All results are stored in variables with the name out<line-number> so you can write expressions such as 'out5 * 2' to reference the result from line 5.


Variables


This language supports creating, re-assinging and using variables just like any other languages.


In
Out

x = 1
1
Variable is assigned a value
y = 2 * x
2
Variable is assigned the result of the expression
x = [1,2,3,4]
[1,2,3,4]
Variable x holds a tensor/array
(a,b,c,d) = x
[1,2,3,4]
variable 'a' is set to 1, 'b' to 2, 'c' to 3, and 'd' to 4

Functions


Functions use an arrow syntax similar to JavaScript. All function definitions are expressions that can be assigned to variables, tensor elements, or passed as function parameters.


In
Out

f = x => x^3

Declare a function and assign it to 'f'.
Single parameter & single expression body.
f(5)
125
Call function f with a scalar value.
f([1,2,3])
[1,8,27]
Call function f with a tensor that has a compatible shape with all operations in the functions body.
Result is a tensor of the same shape.
f = (x, y) => x^y

Declare a new function and assign it to 'f'.
f(3,4)
81
Call function f with scalar values.
f([1,2,3], [4,5,6])
[1, 32, 729]
Call function f with tensors that have a compatible shape with all operations in the functions body.
Result is a tensor of the same shape.
f = x => {y = x + 1; x^y}
Declare a new function and assign it to 'f'.
Functions has two statements in a code block.
The value of the last statement is returned.
f(3)
81
Call function f which evaluates two statements and returns the last value.

Implementation Details


The language is implemented in python (because it's a fun side project and performance isn't a concern).

The syntax is


Execution Stages


The code interpretation process occurs in 3 stages lexing/tokenization, parsing, evaluation.


Lexing (Tokenization)


Lexing (Lexical Tokenization) is the process of converting the source code text into a sequence of semantically meaningful tokens. This is done by repeatadly matching regular expressions to the start of the unmatched source code for the different token types. Once a regular expression match is found, that prtion of the source code is removed from the start and a token instance is created.


Parsing


Parsing (Parsing or syntax analysis) takes the tokens from the lexing stage and organises them into a parse tree or abstract syntax tree in accordance to the syntax. In this expression language the parse tree is build token by token, each token is converted into a tree node and enters at the trees cursor and either stays in place or bubbles up the tree towards to root until the appropriate level is reached according to the order of precedence.

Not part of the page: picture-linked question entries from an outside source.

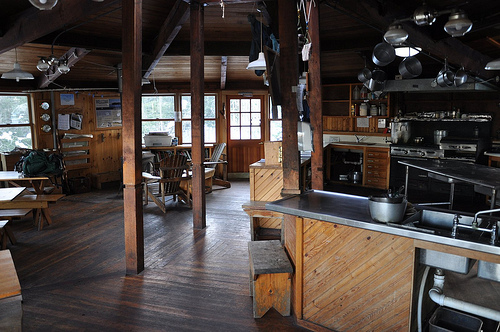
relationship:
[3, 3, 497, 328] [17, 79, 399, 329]
restaurant built of wood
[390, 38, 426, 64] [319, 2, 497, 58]
light fixture hanging from ceiling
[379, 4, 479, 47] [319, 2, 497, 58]
light fixture hanging from ceiling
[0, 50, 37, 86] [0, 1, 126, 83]
light fixture hanging from ceiling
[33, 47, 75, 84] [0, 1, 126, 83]
light fixture hanging from ceiling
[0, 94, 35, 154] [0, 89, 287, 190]
window on front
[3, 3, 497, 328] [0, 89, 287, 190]
restaurant has front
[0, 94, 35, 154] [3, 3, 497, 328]
window in restaurant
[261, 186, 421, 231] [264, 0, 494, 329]
countertop in kitchen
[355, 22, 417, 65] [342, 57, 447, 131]
pots with pans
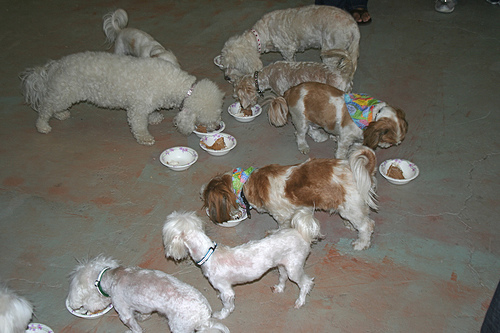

If the parse tree is found to not be complete after all tokens have been consumed (for example parathenties have not been closed) and the evaluation is happing in an interactive environment, the inteperter will promt for more intput until either a valid parse tree is formed or an error is encountered.


Evaluation


The parse tree from the previous stage is evaluated dynamically by having the nodes in the parse tree evaluate their child nodes if applicable and then apply their own operation such as addition.


The actual computations are all performed in python, there is no compilation step to machine code or a language specific VM byte code.


Once the root node has been evaluated it's result is stored in a variable and printed to screen.